# TASK
Please put every line of text from the items below into a JSON list of strings, one string per line, leaving out blank lines.

# MATERIAL PROVIDED
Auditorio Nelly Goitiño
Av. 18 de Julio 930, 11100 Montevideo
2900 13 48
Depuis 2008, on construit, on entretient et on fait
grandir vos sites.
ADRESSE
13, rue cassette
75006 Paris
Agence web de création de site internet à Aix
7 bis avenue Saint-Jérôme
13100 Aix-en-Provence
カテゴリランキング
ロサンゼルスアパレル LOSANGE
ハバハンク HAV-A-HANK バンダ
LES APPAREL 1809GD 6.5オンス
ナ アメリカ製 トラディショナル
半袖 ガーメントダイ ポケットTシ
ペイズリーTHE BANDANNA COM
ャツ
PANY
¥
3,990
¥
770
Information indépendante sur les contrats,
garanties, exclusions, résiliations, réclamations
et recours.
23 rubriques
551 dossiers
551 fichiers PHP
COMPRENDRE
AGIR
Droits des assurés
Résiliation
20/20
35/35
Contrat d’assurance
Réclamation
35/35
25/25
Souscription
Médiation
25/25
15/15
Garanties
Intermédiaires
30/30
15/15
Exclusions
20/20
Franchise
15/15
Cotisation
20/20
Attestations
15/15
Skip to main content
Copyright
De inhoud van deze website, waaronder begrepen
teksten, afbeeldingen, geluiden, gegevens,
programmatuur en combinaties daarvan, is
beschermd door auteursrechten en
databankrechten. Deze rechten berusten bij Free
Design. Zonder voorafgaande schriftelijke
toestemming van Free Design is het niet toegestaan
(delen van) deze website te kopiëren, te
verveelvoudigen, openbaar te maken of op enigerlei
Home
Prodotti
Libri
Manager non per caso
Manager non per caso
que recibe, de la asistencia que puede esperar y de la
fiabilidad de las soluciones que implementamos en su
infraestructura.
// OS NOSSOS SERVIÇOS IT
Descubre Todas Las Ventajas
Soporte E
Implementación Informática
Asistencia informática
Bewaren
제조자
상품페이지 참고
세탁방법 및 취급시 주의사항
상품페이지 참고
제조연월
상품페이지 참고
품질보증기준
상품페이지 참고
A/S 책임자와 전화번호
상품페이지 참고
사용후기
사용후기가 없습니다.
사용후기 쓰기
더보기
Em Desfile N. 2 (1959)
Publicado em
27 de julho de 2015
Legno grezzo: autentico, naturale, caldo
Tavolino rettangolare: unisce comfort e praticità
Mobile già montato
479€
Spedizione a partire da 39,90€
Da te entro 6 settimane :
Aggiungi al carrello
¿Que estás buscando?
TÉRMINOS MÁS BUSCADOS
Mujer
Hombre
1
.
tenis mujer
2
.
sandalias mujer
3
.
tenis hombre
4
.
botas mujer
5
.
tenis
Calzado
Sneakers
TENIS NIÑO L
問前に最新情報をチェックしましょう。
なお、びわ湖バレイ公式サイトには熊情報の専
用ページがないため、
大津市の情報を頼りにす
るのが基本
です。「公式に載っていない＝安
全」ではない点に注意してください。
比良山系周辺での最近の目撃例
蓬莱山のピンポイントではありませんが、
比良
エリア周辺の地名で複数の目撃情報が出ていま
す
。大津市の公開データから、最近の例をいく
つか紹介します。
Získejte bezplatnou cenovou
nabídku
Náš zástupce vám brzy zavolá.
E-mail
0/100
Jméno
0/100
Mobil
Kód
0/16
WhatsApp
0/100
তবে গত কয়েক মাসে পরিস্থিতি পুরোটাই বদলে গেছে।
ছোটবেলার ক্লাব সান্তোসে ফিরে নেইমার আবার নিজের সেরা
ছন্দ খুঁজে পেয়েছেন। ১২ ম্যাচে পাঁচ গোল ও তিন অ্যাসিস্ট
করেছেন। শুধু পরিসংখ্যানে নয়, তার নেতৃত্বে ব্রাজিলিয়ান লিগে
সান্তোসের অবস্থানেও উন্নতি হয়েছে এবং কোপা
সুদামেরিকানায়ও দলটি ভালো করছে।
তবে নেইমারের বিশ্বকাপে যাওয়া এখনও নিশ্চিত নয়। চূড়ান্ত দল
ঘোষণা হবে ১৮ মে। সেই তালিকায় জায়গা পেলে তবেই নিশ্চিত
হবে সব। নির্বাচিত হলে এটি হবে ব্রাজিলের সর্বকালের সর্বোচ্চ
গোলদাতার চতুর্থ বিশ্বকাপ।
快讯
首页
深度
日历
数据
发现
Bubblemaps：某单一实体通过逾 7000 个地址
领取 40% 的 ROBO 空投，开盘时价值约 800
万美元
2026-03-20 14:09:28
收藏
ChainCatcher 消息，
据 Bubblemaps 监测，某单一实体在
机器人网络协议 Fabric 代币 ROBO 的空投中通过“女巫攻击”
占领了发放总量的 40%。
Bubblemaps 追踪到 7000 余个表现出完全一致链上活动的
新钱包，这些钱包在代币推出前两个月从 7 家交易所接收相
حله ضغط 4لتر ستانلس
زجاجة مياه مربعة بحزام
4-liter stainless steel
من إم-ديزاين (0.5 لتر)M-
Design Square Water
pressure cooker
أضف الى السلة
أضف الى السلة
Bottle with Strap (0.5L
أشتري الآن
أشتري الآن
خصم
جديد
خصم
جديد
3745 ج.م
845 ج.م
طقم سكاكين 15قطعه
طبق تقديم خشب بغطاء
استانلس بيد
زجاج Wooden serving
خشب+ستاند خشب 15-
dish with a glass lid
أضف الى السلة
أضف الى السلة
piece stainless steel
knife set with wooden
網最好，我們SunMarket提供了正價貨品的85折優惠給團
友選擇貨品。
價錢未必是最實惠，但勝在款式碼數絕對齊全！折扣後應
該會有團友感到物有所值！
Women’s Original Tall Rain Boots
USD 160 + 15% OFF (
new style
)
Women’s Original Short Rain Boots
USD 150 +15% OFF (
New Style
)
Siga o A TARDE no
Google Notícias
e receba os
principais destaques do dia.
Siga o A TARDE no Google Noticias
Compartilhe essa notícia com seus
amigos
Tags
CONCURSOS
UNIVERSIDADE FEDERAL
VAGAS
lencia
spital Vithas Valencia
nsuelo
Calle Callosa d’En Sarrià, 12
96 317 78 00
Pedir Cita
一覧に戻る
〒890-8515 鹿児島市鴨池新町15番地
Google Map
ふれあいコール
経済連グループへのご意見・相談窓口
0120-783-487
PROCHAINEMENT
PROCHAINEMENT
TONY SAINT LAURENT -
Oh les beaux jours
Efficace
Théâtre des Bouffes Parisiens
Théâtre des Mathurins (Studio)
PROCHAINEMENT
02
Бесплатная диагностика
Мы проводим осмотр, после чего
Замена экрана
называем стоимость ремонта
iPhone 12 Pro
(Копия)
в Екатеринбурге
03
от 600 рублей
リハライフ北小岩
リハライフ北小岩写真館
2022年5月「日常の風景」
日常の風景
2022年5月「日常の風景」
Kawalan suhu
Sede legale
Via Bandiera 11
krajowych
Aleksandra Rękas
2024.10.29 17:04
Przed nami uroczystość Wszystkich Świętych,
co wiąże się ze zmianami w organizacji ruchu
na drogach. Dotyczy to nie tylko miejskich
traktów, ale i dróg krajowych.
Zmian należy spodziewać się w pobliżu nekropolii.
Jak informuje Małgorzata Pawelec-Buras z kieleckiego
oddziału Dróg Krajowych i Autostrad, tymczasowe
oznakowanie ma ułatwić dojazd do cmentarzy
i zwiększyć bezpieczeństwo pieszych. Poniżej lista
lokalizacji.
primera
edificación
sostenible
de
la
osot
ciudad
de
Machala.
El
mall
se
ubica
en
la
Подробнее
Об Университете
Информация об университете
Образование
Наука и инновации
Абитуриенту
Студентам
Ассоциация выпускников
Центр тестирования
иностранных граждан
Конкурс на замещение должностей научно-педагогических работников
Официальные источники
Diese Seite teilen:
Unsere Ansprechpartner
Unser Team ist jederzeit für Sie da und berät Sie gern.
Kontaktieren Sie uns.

# OUTPUT OF THE EXERCISE
[
  "Auditorio Nelly Goitiño",
  "Av. 18 de Julio 930, 11100 Montevideo",
  "2900 13 48",
  "Depuis 2008, on construit, on entretient et on fait",
  "grandir vos sites.",
  "ADRESSE",
  "13, rue cassette",
  "75006 Paris",
  "Agence web de création de site internet à Aix",
  "7 bis avenue Saint-Jérôme",
  "13100 Aix-en-Provence",
  "カテゴリランキング",
  "ロサンゼルスアパレル LOSANGE",
  "ハバハンク HAV-A-HANK バンダ",
  "LES APPAREL 1809GD 6.5オンス",
  "ナ アメリカ製 トラディショナル",
  "半袖 ガーメントダイ ポケットTシ",
  "ペイズリーTHE BANDANNA COM",
  "ャツ",
  "PANY",
  "¥",
  "3,990",
  "¥",
  "770",
  "Information indépendante sur les contrats,",
  "garanties, exclusions, résiliations, réclamations",
  "et recours.",
  "23 rubriques",
  "551 dossiers",
  "551 fichiers PHP",
  "COMPRENDRE",
  "AGIR",
  "Droits des assurés",
  "Résiliation",
  "20/20",
  "35/35",
  "Contrat d’assurance",
  "Réclamation",
  "35/35",
  "25/25",
  "Souscription",
  "Médiation",
  "25/25",
  "15/15",
  "Garanties",
  "Intermédiaires",
  "30/30",
  "15/15",
  "Exclusions",
  "20/20",
  "Franchise",
  "15/15",
  "Cotisation",
  "20/20",
  "Attestations",
  "15/15",
  "Skip to main content",
  "Copyright",
  "De inhoud van deze website, waaronder begrepen",
  "teksten, afbeeldingen, geluiden, gegevens,",
  "programmatuur en combinaties daarvan, is",
  "beschermd door auteursrechten en",
  "databankrechten. Deze rechten berusten bij Free",
  "Design. Zonder voorafgaande schriftelijke",
  "toestemming van Free Design is het niet toegestaan",
  "(delen van) deze website te kopiëren, te",
  "verveelvoudigen, openbaar te maken of op enigerlei",
  "Home",
  "Prodotti",
  "Libri",
  "Manager non per caso",
  "Manager non per caso",
  "que recibe, de la asistencia que puede esperar y de la",
  "fiabilidad de las soluciones que implementamos en su",
  "infraestructura.",
  "// OS NOSSOS SERVIÇOS IT",
  "Descubre Todas Las Ventajas",
  "Soporte E",
  "Implementación Informática",
  "Asistencia informática",
  "Bewaren",
  "제조자",
  "상품페이지 참고",
  "세탁방법 및 취급시 주의사항",
  "상품페이지 참고",
  "제조연월",
  "상품페이지 참고",
  "품질보증기준",
  "상품페이지 참고",
  "A/S 책임자와 전화번호",
  "상품페이지 참고",
  "사용후기",
  "사용후기가 없습니다.",
  "사용후기 쓰기",
  "더보기",
  "Em Desfile N. 2 (1959)",
  "Publicado em",
  "27 de julho de 2015",
  "Legno grezzo: autentico, naturale, caldo",
  "Tavolino rettangolare: unisce comfort e praticità",
  "Mobile già montato",
  "479€",
  "Spedizione a partire da 39,90€",
  "Da te entro 6 settimane :",
  "Aggiungi al carrello",
  "¿Que estás buscando?",
  "TÉRMINOS MÁS BUSCADOS",
  "Mujer",
  "Hombre",
  "1",
  ".",
  "tenis mujer",
  "2",
  ".",
  "sandalias mujer",
  "3",
  ".",
  "tenis hombre",
  "4",
  ".",
  "botas mujer",
  "5",
  ".",
  "tenis",
  "Calzado",
  "Sneakers",
  "TENIS NIÑO L",
  "問前に最新情報をチェックしましょう。",
  "なお、びわ湖バレイ公式サイトには熊情報の専",
  "用ページがないため、",
  "大津市の情報を頼りにす",
  "るのが基本",
  "です。「公式に載っていない＝安",
  "全」ではない点に注意してください。",
  "比良山系周辺での最近の目撃例",
  "蓬莱山のピンポイントではありませんが、",
  "比良",
  "エリア周辺の地名で複数の目撃情報が出ていま",
  "す",
  "。大津市の公開データから、最近の例をいく",
  "つか紹介します。",
  "Získejte bezplatnou cenovou",
  "nabídku",
  "Náš zástupce vám brzy zavolá.",
  "E-mail",
  "0/100",
  "Jméno",
  "0/100",
  "Mobil",
  "Kód",
  "0/16",
  "WhatsApp",
  "0/100",
  "তবে গত কয়েক মাসে পরিস্থিতি পুরোটাই বদলে গেছে।",
  "ছোটবেলার ক্লাব সান্তোসে ফিরে নেইমার আবার নিজের সেরা",
  "ছন্দ খুঁজে পেয়েছেন। ১২ ম্যাচে পাঁচ গোল ও তিন অ্যাসিস্ট",
  "করেছেন। শুধু পরিসংখ্যানে নয়, তার নেতৃত্বে ব্রাজিলিয়ান লিগে",
  "সান্তোসের অবস্থানেও উন্নতি হয়েছে এবং কোপা",
  "সুদামেরিকানায়ও দলটি ভালো করছে।",
  "তবে নেইমারের বিশ্বকাপে যাওয়া এখনও নিশ্চিত নয়। চূড়ান্ত দল",
  "ঘোষণা হবে ১৮ মে। সেই তালিকায় জায়গা পেলে তবেই নিশ্চিত",
  "হবে সব। নির্বাচিত হলে এটি হবে ব্রাজিলের সর্বকালের সর্বোচ্চ",
  "গোলদাতার চতুর্থ বিশ্বকাপ।",
  "快讯",
  "首页",
  "深度",
  "日历",
  "数据",
  "发现",
  "Bubblemaps：某单一实体通过逾 7000 个地址",
  "领取 40% 的 ROBO 空投，开盘时价值约 800",
  "万美元",
  "2026-03-20 14:09:28",
  "收藏",
  "ChainCatcher 消息，",
  "据 Bubblemaps 监测，某单一实体在",
  "机器人网络协议 Fabric 代币 ROBO 的空投中通过“女巫攻击”",
  "占领了发放总量的 40%。",
  "Bubblemaps 追踪到 7000 余个表现出完全一致链上活动的",
  "新钱包，这些钱包在代币推出前两个月从 7 家交易所接收相",
  "حله ضغط 4لتر ستانلس",
  "زجاجة مياه مربعة بحزام",
  "4-liter stainless steel",
  "من إم-ديزاين (0.5 لتر)M-",
  "Design Square Water",
  "pressure cooker",
  "أضف الى السلة",
  "أضف الى السلة",
  "Bottle with Strap (0.5L",
  "أشتري الآن",
  "أشتري الآن",
  "خصم",
  "جديد",
  "خصم",
  "جديد",
  "3745 ج.م",
  "845 ج.م",
  "طقم سكاكين 15قطعه",
  "طبق تقديم خشب بغطاء",
  "استانلس بيد",
  "زجاج Wooden serving",
  "خشب+ستاند خشب 15-",
  "dish with a glass lid",
  "أضف الى السلة",
  "أضف الى السلة",
  "piece stainless steel",
  "knife set with wooden",
  "網最好，我們SunMarket提供了正價貨品的85折優惠給團",
  "友選擇貨品。",
  "價錢未必是最實惠，但勝在款式碼數絕對齊全！折扣後應",
  "該會有團友感到物有所值！",
  "Women’s Original Tall Rain Boots",
  "USD 160 + 15% OFF (",
  "new style",
  ")",
  "Women’s Original Short Rain Boots",
  "USD 150 +15% OFF (",
  "New Style",
  ")",
  "Siga o A TARDE no",
  "Google Notícias",
  "e receba os",
  "principais destaques do dia.",
  "Siga o A TARDE no Google Noticias",
  "Compartilhe essa notícia com seus",
  "amigos",
  "Tags",
  "CONCURSOS",
  "UNIVERSIDADE FEDERAL",
  "VAGAS",
  "lencia",
  "spital Vithas Valencia",
  "nsuelo",
  "Calle Callosa d’En Sarrià, 12",
  "96 317 78 00",
  "Pedir Cita",
  "一覧に戻る",
  "〒890-8515 鹿児島市鴨池新町15番地",
  "Google Map",
  "ふれあいコール",
  "経済連グループへのご意見・相談窓口",
  "0120-783-487",
  "PROCHAINEMENT",
  "PROCHAINEMENT",
  "TONY SAINT LAURENT -",
  "Oh les beaux jours",
  "Efficace",
  "Théâtre des Bouffes Parisiens",
  "Théâtre des Mathurins (Studio)",
  "PROCHAINEMENT",
  "02",
  "Бесплатная диагностика",
  "Мы проводим осмотр, после чего",
  "Замена экрана",
  "называем стоимость ремонта",
  "iPhone 12 Pro",
  "(Копия)",
  "в Екатеринбурге",
  "03",
  "от 600 рублей",
  "リハライフ北小岩",
  "リハライフ北小岩写真館",
  "2022年5月「日常の風景」",
  "日常の風景",
  "2022年5月「日常の風景」",
  "Kawalan suhu",
  "Sede legale",
  "Via Bandiera 11",
  "krajowych",
  "Aleksandra Rękas",
  "2024.10.29 17:04",
  "Przed nami uroczystość Wszystkich Świętych,",
  "co wiąże się ze zmianami w organizacji ruchu",
  "na drogach. Dotyczy to nie tylko miejskich",
  "traktów, ale i dróg krajowych.",
  "Zmian należy spodziewać się w pobliżu nekropolii.",
  "Jak informuje Małgorzata Pawelec-Buras z kieleckiego",
  "oddziału Dróg Krajowych i Autostrad, tymczasowe",
  "oznakowanie ma ułatwić dojazd do cmentarzy",
  "i zwiększyć bezpieczeństwo pieszych. Poniżej lista",
  "lokalizacji.",
  "primera",
  "edificación",
  "sostenible",
  "de",
  "la",
  "osot",
  "ciudad",
  "de",
  "Machala.",
  "El",
  "mall",
  "se",
  "ubica",
  "en",
  "la",
  "Подробнее",
  "Об Университете",
  "Информация об университете",
  "Образование",
  "Наука и инновации",
  "Абитуриенту",
  "Студентам",
  "Ассоциация выпускников",
  "Центр тестирования",
  "иностранных граждан",
  "Конкурс на замещение должностей научно-педагогических работников",
  "Официальные источники",
  "Diese Seite teilen:",
  "Unsere Ansprechpartner",
  "Unser Team ist jederzeit für Sie da und berät Sie gern.",
  "Kontaktieren Sie uns."
]